Three former Idaho Youth Soccer players recently took their talents to the proverbial next level.
Nick Bisagno (2002), Sawyer Luthy (2004), and Zach Moss (1999) all joined US Soccer Development Academy teams. Bisagno and Moss played in the Idaho Olympic Development Program (ODP) players, and all three played club soccer for the Boise Nationals Timbers.
Bisagno is playing for the Barcelona Academy in Casa Grande, AZ, where he will stay for at least 11 months. Barcelona, the famed Spainish club, just opened the doors to their first established Academy in America. Real Salt Lake had its headquarters in Casa Grande until it moved back to Salt Lake in July. Barcelona moved in, and included Bisagno in its initial crop of recruits after scouting him at the ODP Championships last January. When RSL opened its residential academy in Arizona, it was the first of its kind. Barcelona has continued the model, with players living in dorms, attending a local high school, and spending the remainder of the day at the state-of-the-art facility, working with some of the top minds in the world.
“Everyone knows their roles and what to do here,” Bisagno said of the high-level environment he now calls home. “The coaches are great."
Moss and Luthy are playing for the Portland Timbers Academy, and are both living with host families in Portland for the time being. The connection between the Timbers with both Idaho ODP and BNT paid off, for Moss and Luthy. They follow in the footsteps of Terrell Lowe, Blake Bodily, and Adrian Arguello by making the jump to Portland.
“Playing here is an opportunity very few soccer players get and something I'd regret if I didn't take,” Moss said. “It's everything a kid could dream of playing for the Timbers."
Both players have chosen to move to these cities to focus on training and take advantage of the high quality of play and the scouting that comes with it. There is a high level of accountability here, especially from teammates.

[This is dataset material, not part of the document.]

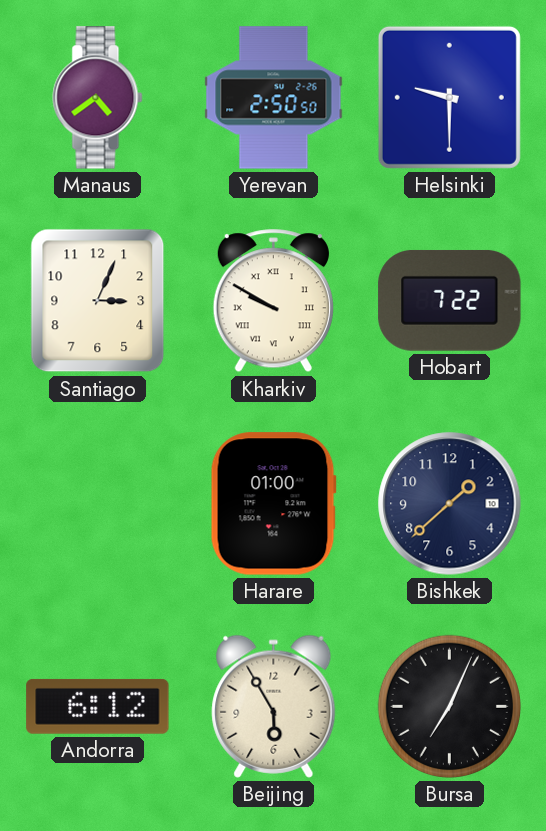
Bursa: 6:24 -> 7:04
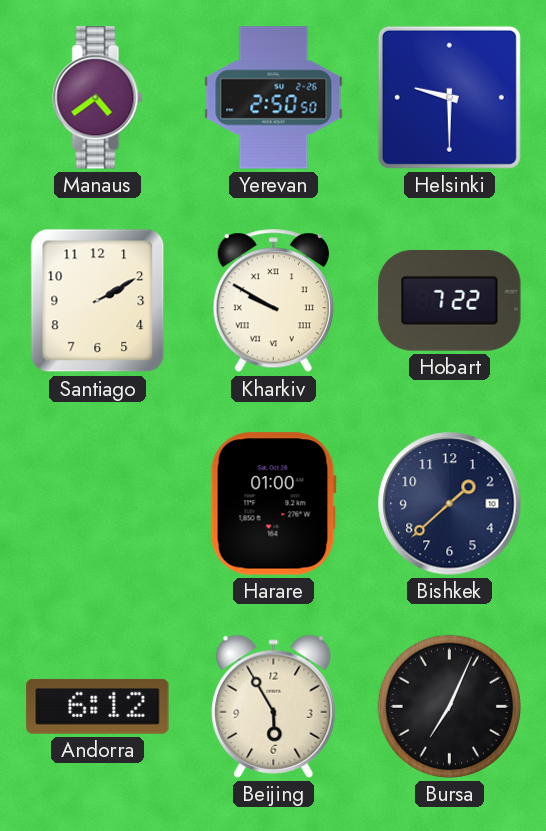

"You mess up and you get called out for it, it's the only way us players will get better,” Moss said. “As intimidating as it is, I love it, it makes me better. Here there is no room for sugar coating."
The coaches work to create strong chemistry between the players, while ensuring the environment remains highly competitive. "If you don't perform well one week you will not make the roster for the game," Luthy said.
Practices are described as fast-paced, competitive, and of high intensity. A typical training week requires practice Monday through Thursday, with Fridays spent traveling for Saturday/Sunday games.
What is the Developmental Academy?
Founded in 2007, the US Soccer Developmental Academy (DA) aims to develop world-class players. The DA serves as the top level for youth soccer in the United States, recruiting elite players, with a philosophy of increased training, and more meaningful games using international rules of competition. The academy has 197 clubs; consisting of U-12 to U-18/19 boys, and as of Fall 2017, now includes a girl’s program for ages U-14 to U18/19.